«В приемной – небольшом помещении без окон, но с полудюжиной кожаных кресел и двумя искусственными фикусами, – находилось пятеро демонов. Один из предметов мебели занимала серокожая женщина. Она выглядела крайне усталой, сидела, откинувшись на спинку, с закрытыми глазами. Соседнее кресло было занято мужчиной в черной майке с портретом кого-то, неизвестного Сулмор. У мужчины были длинные, ниже плеч, красные волосы и темные очки-антирентген на пол-лица. На его коленях слишком спокойно для своего возраста сидела девочка с такими же, как и у женщины, черно-рыжими волосами. Она сразу показалась Сулмор какой-то странной, словно выключенной на время. Сама Ангмарская уже успела проверить оба украшавших приемную фикуса на вшивость, оборвав на память пару листиков с каждого, посидеть и попрыгать на всех свободных креслах, схлопотать от матери три подзатыльника за поведение и оживить найденную на полу дохлую муху. Муха-зомби из чувства признательности внесла свой вклад в процесс выведения всех окружающих из себя, в виду имелось немузыкальное жужжание и мельтешение перед глазами у всех присутствующих. Директорская секретарша позвала мужчину, тот, осторожно разбудив серокожую, направился в дверь вместе с ней и девочкой. Сулмор немедленно занялась тестированием освободившейся мебели и получила четвертый подзатыльник. Потом, через какое-то время, позвали и их с матерью. После нудного заполнения каких-то бумаг они прямо из кабинета переместились в большой светлый зал с кучей детей. Та девчонка с полосатыми волосами уже была там, выделяясь своей ненормальной неподвижностью. Сулмор подошла к ней, пропустив момент исчезновения матери. Впрочем, плохого в этом было мало. Ангмарская знала, что будет теперь жить здесь и иногда у папы, а маму больше не увидит, ей все рассказали честно. А эта полосатая вела себя так, как будто ее по голове мешком стукнули.
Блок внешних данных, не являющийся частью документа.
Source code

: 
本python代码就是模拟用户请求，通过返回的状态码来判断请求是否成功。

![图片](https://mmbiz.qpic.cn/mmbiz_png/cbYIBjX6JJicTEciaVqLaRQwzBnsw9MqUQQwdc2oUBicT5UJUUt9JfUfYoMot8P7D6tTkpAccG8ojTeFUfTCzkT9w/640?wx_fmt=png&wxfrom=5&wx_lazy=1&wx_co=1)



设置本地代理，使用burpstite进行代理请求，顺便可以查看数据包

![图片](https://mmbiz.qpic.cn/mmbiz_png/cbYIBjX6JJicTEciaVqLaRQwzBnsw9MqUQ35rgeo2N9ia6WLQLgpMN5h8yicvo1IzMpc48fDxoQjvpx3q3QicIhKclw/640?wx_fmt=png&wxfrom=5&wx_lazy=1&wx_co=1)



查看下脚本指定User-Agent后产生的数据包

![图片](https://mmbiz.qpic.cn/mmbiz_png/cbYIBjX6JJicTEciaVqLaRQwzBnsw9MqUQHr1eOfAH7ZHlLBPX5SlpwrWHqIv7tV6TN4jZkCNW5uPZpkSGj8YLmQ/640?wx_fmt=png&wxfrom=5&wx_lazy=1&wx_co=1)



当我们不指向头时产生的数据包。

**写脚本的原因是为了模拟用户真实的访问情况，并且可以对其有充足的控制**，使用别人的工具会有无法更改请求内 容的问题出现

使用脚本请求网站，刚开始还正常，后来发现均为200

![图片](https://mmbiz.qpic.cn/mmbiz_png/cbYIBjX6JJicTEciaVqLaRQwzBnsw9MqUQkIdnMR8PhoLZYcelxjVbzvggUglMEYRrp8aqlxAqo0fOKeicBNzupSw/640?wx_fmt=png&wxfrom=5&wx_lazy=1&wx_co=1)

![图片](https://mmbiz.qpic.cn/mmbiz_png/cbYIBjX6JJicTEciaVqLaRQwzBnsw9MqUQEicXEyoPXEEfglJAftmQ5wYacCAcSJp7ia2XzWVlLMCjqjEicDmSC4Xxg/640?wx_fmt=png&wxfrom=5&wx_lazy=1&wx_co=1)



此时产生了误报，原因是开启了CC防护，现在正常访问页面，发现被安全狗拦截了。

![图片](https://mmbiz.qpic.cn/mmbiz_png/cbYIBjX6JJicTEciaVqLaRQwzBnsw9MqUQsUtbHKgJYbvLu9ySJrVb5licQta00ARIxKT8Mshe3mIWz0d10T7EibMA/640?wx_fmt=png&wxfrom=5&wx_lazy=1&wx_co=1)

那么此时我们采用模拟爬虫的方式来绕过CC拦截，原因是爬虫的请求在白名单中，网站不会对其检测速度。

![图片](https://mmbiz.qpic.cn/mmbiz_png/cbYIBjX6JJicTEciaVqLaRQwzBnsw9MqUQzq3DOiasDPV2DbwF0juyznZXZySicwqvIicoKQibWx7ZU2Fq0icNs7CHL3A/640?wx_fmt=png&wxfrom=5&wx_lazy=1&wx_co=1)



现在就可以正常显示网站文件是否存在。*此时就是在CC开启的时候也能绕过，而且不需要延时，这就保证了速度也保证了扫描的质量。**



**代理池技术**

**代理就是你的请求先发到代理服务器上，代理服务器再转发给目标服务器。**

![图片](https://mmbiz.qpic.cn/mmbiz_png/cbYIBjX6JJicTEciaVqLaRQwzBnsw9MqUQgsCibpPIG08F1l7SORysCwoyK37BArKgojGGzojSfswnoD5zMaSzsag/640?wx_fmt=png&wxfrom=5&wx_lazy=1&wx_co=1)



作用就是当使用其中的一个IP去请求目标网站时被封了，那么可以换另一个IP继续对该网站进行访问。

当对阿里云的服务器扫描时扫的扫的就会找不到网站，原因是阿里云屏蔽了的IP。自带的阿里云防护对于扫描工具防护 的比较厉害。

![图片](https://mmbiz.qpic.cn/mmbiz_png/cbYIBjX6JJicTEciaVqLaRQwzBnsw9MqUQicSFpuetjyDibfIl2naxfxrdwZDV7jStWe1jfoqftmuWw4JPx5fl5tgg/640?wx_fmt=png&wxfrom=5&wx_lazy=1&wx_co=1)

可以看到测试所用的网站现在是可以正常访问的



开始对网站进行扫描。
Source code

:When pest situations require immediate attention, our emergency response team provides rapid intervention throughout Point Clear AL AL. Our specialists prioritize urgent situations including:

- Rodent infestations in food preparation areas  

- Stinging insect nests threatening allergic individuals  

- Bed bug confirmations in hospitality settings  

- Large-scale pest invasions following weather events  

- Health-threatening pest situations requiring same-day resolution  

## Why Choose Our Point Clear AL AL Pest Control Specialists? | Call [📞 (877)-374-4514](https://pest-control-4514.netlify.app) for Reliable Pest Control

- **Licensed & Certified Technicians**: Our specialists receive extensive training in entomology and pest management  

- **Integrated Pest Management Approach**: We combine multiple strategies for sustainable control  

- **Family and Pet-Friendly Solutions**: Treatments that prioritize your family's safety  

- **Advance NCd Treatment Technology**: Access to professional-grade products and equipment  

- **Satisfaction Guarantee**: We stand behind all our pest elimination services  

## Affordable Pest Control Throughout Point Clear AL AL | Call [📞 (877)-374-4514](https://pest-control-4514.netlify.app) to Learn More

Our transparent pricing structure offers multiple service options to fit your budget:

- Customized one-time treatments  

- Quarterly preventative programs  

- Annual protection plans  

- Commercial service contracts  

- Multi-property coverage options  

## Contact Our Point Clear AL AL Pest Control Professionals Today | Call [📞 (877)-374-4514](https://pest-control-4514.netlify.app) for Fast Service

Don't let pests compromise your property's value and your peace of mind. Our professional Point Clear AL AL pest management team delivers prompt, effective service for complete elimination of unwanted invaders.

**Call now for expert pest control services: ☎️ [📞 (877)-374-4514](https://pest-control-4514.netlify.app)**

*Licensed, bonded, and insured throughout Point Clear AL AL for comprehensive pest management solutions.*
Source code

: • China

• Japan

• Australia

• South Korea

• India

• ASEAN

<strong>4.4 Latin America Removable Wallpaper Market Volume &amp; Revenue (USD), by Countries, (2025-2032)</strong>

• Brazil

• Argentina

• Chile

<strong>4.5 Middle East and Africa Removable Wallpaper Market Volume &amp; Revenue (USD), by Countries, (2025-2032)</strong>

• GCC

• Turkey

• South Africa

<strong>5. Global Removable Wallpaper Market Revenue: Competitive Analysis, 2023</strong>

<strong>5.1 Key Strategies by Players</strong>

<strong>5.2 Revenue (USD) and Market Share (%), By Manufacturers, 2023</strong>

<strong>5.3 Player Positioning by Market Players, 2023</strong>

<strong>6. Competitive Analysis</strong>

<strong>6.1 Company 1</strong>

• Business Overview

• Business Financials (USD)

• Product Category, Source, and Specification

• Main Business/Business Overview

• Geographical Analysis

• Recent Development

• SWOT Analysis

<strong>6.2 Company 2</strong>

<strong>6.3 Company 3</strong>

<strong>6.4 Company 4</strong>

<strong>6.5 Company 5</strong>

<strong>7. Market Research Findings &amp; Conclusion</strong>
-Ты чего такая скучная? – спросила Сулмор. Полосатая вздрогнула.
-Ты тоже сделанная, как я? – с тихой надеждой спросила она. Сулмор покрутила головой. И хотела уже спросить, что значит «сделанная», но тут появились воспитатели и повели всех на первичный ликбез. Когда спустя пару часов девочки снова встретились в комнате (временной, на десять детей), рыже-черная ничего не говорила, кроме того, что хочет спать. Вся последовавшая за этим днем неделя в голове не оставила ничего, кроме смутного образа полосатой. Кажется, они разговаривали несколько раз, только вот Сулмор не помнила, о чем. Потом их заселили в одну комнату, и они остались единственными, кто мог похвастаться полным отсутствием жалоб друг на друга. Кстати, после установочной недели Мэл уже ничем не отличалась от остальных и странных выражений не употребляла. Да и вообще особенно не распространялась о том, что помнила из прошлой жизни. Как будто ничего и не было до ее появления в общей спальне».
С того времени и до сегодняшнего дня насчет Мэлис Сулмор могла сказать только одно: других таких в природе нет. Мэл обычно добавляла «не было и не надо». Цинизм подруги был, в принципе, здоровым, только вот многие ее высказывания были… Как будто взрослый написал, а ребенок озвучил. И правильно озвучил, даже с необходимой интонацией, только все равно нелегко поверить, что это не выученная без понимания глубинного смысла цитата, а только что сформулированное суждение. Если у остальных детей развитие интеллекта ускорялось неравномерно, но в общем плавно, то у Мэлис этот процесс протекал какими-то неимоверно огромными скачками. Она все время что-то читала или смотрела, в коротких перерывах переваривая информацию. Вопросов воспитателям почти не задавала, хотя они всегда отвечали по существу. Сулмор все время казалось, что Мэл пытается понять мир сама, без посредников, что ей хватило одной загрузки мозгов.